Abandoned Prisons (1990s)

This series examined institutions of confinement, including Eastern State Penitentiary and Alcatraz, exploring themes of isolation, control, and the architecture of punishment.

Japanese American Internment Camps (1990-2006)

Hayashi's most significant body of work documented the ruins of relocation camps where 120,000 Japanese Americans were interned during World War II. As a sansei (third-generation Japanese American), she brought personal connection and historical awareness to this project.

The work began in 1990 and evolved to include audio interviews with internees, family album snapshots, and eventually photo collage portraits of survivors. The landscape photographs reflected "history, memory and archeology," preserving both physical remains and emotional significance of sites disappearing from the American landscape.

Sacred Architectures (1999-2006)

During the final decade of her life, Hayashi explored a new direction—Asian temples and sites of ancestral worship. Her first photographic journey to India was funded by an Ohio Arts Council fellowship in 1999, followed by additional trips including a 2003 Fulbright research fellowship. This series raised her work to "a spiritual, healing plane," balancing the trauma explored in earlier projects with contemplation of the sacred.

Other Series

  • War and Military Sites - Missile silos, B-52 graveyards, and military installations
  • City Works - Urban architecture and public spaces, including commissions for Jacobs Field and Cincinnati Union Terminal
  • Commissions - Public art projects throughout her career

Recognition and Exhibitions

Hayashi's work has been exhibited and represented in major museums and galleries internationally, including:

  • International Center for Photography, New York
  • Los Angeles County Museum of Art
  • Japanese American National Museum, Los Angeles (2003 retrospective)
  • Tokyo Museum of Photography
  • Ludwig Museum of Art, Germany
  • Victoria and Albert Museum of Photography, London
  • Cleveland Museum of Art

Her photographs appeared in prominent publications including Doubletake (Fall 1997), Aperture (Beyond Wilderness, Fall 1990), Mother Jones (April 1995), Creative Camera (1993, London), and Die Zeit (1999, Germany).

Awards and Fellowships

  • 1994 - Cleveland Arts Prize for Visual Arts
  • 2003 - Fulbright Research Fellowship
  • 1999 - Ohio Arts Council Fellowship
  • 1997 - Civil Liberties Educational Fund Research Fellowship
  • 1987 - Arts Midwest, NEA Fellowship
  • Multiple - Ohio Arts Council artist fellowships and project grants

Artist's Philosophy

"Art is my life and when I have something to say, all that I'm interested in comes through in my art."

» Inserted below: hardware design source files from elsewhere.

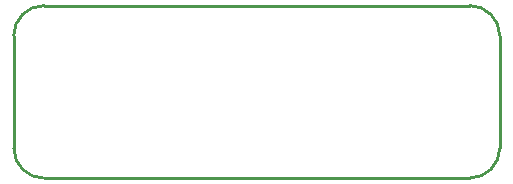
<source format=gko>
G04 Layer: BoardOutlineLayer*
G04 EasyEDA Pro v2.0.15, 2023-03-15 12:21:30*
G04 Gerber Generator version 0.3*
G04 Scale: 100 percent, Rotated: No, Reflected: No*
G04 Dimensions in millimeters*
G04 Leading zeros omitted, absolute positions, 3 integers and 3 decimals*
%FSLAX33Y33*%
%MOMM*%
%ADD10C,0.254*%
G75*


G04 Rect Start*
G54D10*
G01X12192Y-21209D02*
G01X12192Y-30734D01*
G03X14732Y-33274I2540J0D01*
G01X50800D01*
G03X53340Y-30734I0J2540D01*
G01Y-21209D01*
G03X50800Y-18669I-2540J0D01*
G01X14732D01*
G03X12192Y-21209I0J-2540D01*
G04 Rect End*

M02*

</source>
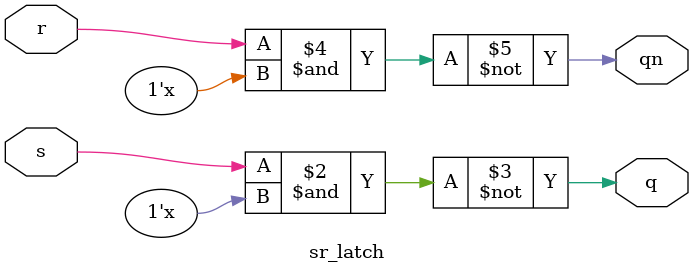
<source format=v>
module sr_latch(s,r,q,qn);
	input s,r;
	output reg q,qn;
	
	always@(*) begin
		q <= ~(s & qn);
		qn <= ~(r & q);
	end 
endmodule
</source>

Her choice of subject matter always arose from personal concerns, even when not overtly autobiographical. She was keenly aware of her perspective as a woman, a Japanese American, and a Buddhist, and she expressed those tensions and that sense of difference through both technique and subject matter.

"These photographs are about beauty and irony, history and memory. The panoramic photo collages are a reconstruction of space, a remapping of space."

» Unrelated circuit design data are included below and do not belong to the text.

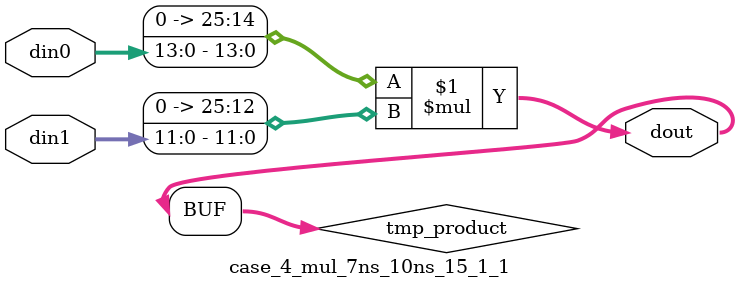
<source format=v>

`timescale 1 ns / 1 ps

 (* use_dsp = "no" *)  module case_4_mul_7ns_10ns_15_1_1(din0, din1, dout);
parameter ID = 1;
parameter NUM_STAGE = 0;
parameter din0_WIDTH = 14;
parameter din1_WIDTH = 12;
parameter dout_WIDTH = 26;

input [din0_WIDTH - 1 : 0] din0; 
input [din1_WIDTH - 1 : 0] din1; 
output [dout_WIDTH - 1 : 0] dout;

wire signed [dout_WIDTH - 1 : 0] tmp_product;
























assign tmp_product = $signed({1'b0, din0}) * $signed({1'b0, din1});











assign dout = tmp_product;





















endmodule

</source>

Her technique transcended photography's instantaneity. Each collage fragments space by combining individual moments into a unified picture that simulates the experience of being in a place rather than just viewing it. "The camera becomes my eyes... I have become the object," she said. "By viewing her collage, her experience and understanding of the place become ours."

Legacy

Masumi Hayashi died October 15, 2006. The Masumi Hayashi Foundation continues to preserve and promote her artistic legacy, ensuring her powerful explorations of history, memory, trauma, and healing remain accessible to new generations.

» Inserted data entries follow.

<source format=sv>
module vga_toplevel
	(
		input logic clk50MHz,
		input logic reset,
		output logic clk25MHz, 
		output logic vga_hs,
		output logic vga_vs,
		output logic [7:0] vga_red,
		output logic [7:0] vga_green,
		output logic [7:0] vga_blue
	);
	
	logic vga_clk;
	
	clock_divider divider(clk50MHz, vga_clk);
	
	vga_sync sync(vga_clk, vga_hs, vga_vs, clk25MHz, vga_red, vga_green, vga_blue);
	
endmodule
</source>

Through her art, Hayashi awakened people "gently but insistently to societal ills," applying "photography's most seductive traits—believability and formal beauty—to explore disturbing subjects." Her panoramic photo collages stand as permanent visual records of places that represent both trauma and resilience in American and world history, capturing what she called "memory, justice, and the enduring human spirit in the face of adversity."